Amyotrophic lateral sclerosis (ALS) or Lou Gehrig’s disease is a type of motor neuron disorder where the nerves present in the spine and brain progressively becomes weak and there will be impaired sending of signals.1 Motor neurons are present in the muscles (smooth and skeletal). It is a progressive neurodegenerative disorder which causes the muscles to lose the function.
Is ALS A Movement Disorder?
ALS is a movement disorder wherein individuals will gradually lose their ability to walk or stand. Arms and legs are progressively weakening and muscles start to shrink. They become abnormally hard and stiff. Drooling and yawn is a common site resulting in jaw pain. The muscles of throat and mouth become weaker making it difficult to eat and talk. The advanced stage requires support to perform all the activities including breathing, lack of supportive care results in death. Respiratory collapse is the most common cause of death.
ALS can happen at any age, but is most prevalent in people who are 40 years and older. It affects men more when compared to women. In the United States, ALS is the most common type of motor neuron disorder. All types of muscles get affected, death usually happens due to the collapse of the respiratory system. The muscle weakness decreases the ability to breathe. During the last stage of the disease, people may be on the ventilator to assist them in breathing.
A number of factors such as genetic, viral, and environmental play a major role in causing motor neuron disorder. The onsets of symptoms of the disease are gradual and often go unnoticed until the symptoms become prominent. Once the muscle weakness or atrophy becomes prominent then the doctor may advise for differential diagnosis for ALS. People who are diagnosed with ALS can live for a maximum of 10 years.

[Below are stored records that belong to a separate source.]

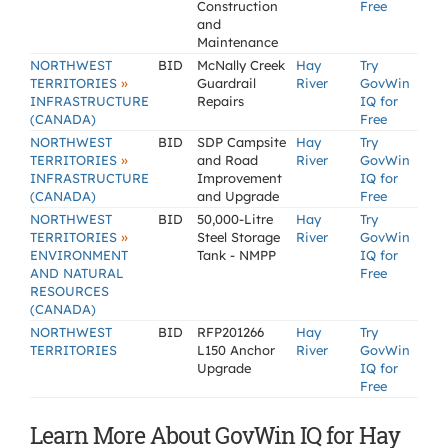
Construction
Free
and
Maintenance
NORTHWEST
BID
McNally Creek
Hay
Try
»
TERRITORIES
Guardrail
River
GovWin
INFRASTRUCTURE
Repairs
IQ for
(CANADA)
Free
NORTHWEST
BID
SDP Campsite
Hay
Try
»
TERRITORIES
and Road
River
GovWin
INFRASTRUCTURE
Improvement
IQ for
(CANADA)
and Upgrade
Free
NORTHWEST
BID
50,000-Litre
Hay
Try
»
TERRITORIES
Steel Storage
River
GovWin
ENVIRONMENT
Tank - NMPP
IQ for
AND NATURAL
Free
RESOURCES
(CANADA)
NORTHWEST
BID
RFP201266
Hay
Try
TERRITORIES
L150 Anchor
River
GovWin
Upgrade
IQ for
Free
Learn More About GovWin IQ for Hay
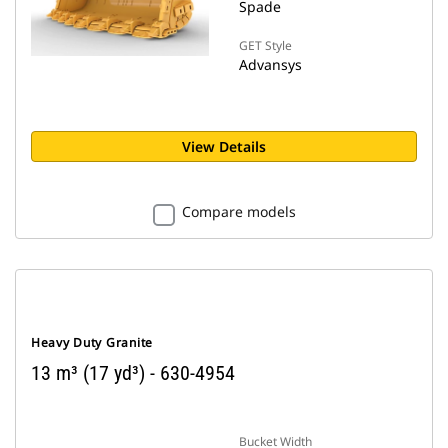
Spade
GET Style
Advansys
View Details
Compare models
Heavy Duty Granite
13 m³ (17 yd³) - 630-4954
Bucket Width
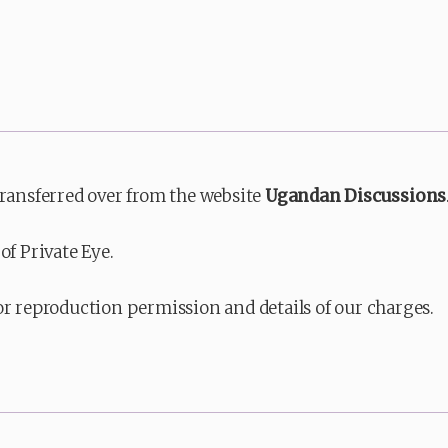
transferred over from the website
Ugandan Discussions
of Private Eye.
or reproduction permission and details of our charges.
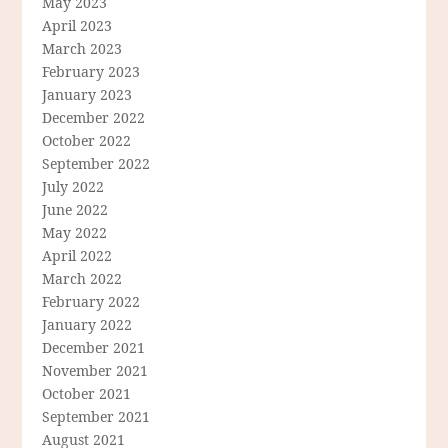
May 2023
April 2023
March 2023
February 2023
January 2023
December 2022
October 2022
September 2022
July 2022
June 2022
May 2022
April 2022
March 2022
February 2022
January 2022
December 2021
November 2021
October 2021
September 2021
August 2021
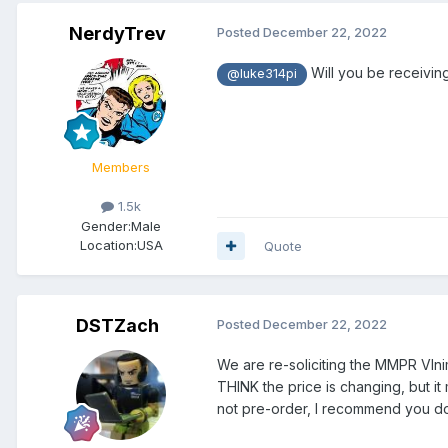
NerdyTrev
Posted
December 22, 2022
Will you be receivi
@luke314pi
Members
1.5k
Gender:
Male
Location:
USA
Quote
DSTZach
Posted
December 22, 2022
We are re-soliciting the MMPR VIn
THINK the price is changing, but it 
not pre-order, I recommend you do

The symptoms of ALS can be observed in arm, leg, neck or diaphragm in the form of
- Muscle cramps
- Spasticity of muscles
- Muscles twitches
- Excess salivation, difficulty in swallowing
- Slurred speech
The symptoms appear when the individuals will not be in a condition to perform daily activities such as unbuttoning a shirt or writing. All the body parts are not affected at a time. It usually starts with one arm or leg. People will not be able to coordinate to lift a thing or walk maybe improper giving an awkward appearance, people may fall while walking or running. Depending upon the part affected, ALS is called as “limb onset” ALS or “bulbar onset” ALS. In “bulbar onset” ALS, the changes are first noticed in eating and talking, people will find it difficult to swallow and the speech will not be clear. Soon the muscles weakness and atrophy begins to spread to other parts of the body. The disease progression is characterized by impaired swallowing (dysphagia), dysarthria (difficulty in speech), and difficulty in breathing (dyspnea) with a movement disorder.

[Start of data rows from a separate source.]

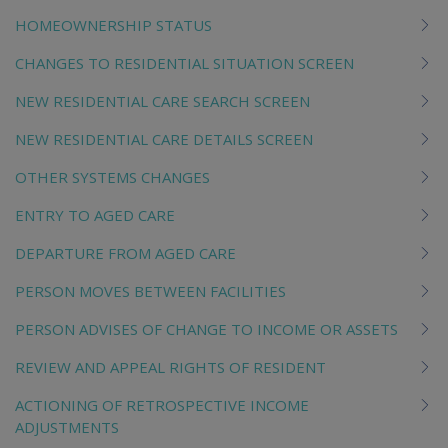
HOMEOWNERSHIP STATUS
CHANGES TO RESIDENTIAL SITUATION SCREEN
NEW RESIDENTIAL CARE SEARCH SCREEN
NEW RESIDENTIAL CARE DETAILS SCREEN
OTHER SYSTEMS CHANGES
ENTRY TO AGED CARE
DEPARTURE FROM AGED CARE
PERSON MOVES BETWEEN FACILITIES
PERSON ADVISES OF CHANGE TO INCOME OR ASSETS
REVIEW AND APPEAL RIGHTS OF RESIDENT
ACTIONING OF RETROSPECTIVE INCOME
ADJUSTMENTS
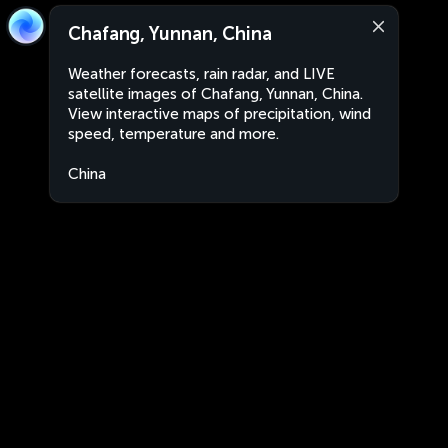
Chafang, Yunnan, China
Weather forecasts, rain radar, and LIVE
satellite images of Chafang, Yunnan, China.
View interactive maps of precipitation, wind
speed, temperature and more.
China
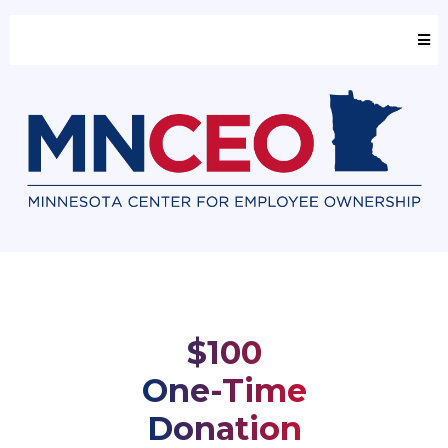
$100
One-Time
Donation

Each individual is different and hence the rate of progression of the disease. As the disease progresses people will find it difficult to stand or walk and ultimately spend most of the time sitting or lying on the bed. It becomes difficult to use hands. The metabolic system becomes active and hence they tend to lose weight. Eating and swallowing will be painful and there is an increased risk of choking, hence there will be a decrease in the weight of such individuals. They need adequate nutrition to compensate for low food and increased metabolism.

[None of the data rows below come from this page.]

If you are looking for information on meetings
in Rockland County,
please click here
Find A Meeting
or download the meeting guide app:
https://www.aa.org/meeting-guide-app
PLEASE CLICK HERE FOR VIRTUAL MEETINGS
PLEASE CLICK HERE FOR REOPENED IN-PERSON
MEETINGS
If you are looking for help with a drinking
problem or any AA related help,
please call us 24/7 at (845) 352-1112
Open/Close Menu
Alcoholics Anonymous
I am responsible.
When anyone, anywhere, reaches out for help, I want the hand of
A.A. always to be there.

It is a movement disorder which does not affect the mental functioning of the body. The individuals retain their ability to think, remember, understand and solve the problem. Their deteriorating physical abilities will be a matter of concern for them. But there is increasing evidence that people will ALS will develop dementia. Over a period they may become anxious and depressed and need medical help. People may also develop painful neuropathy and are at increased risk of developing pneumonia.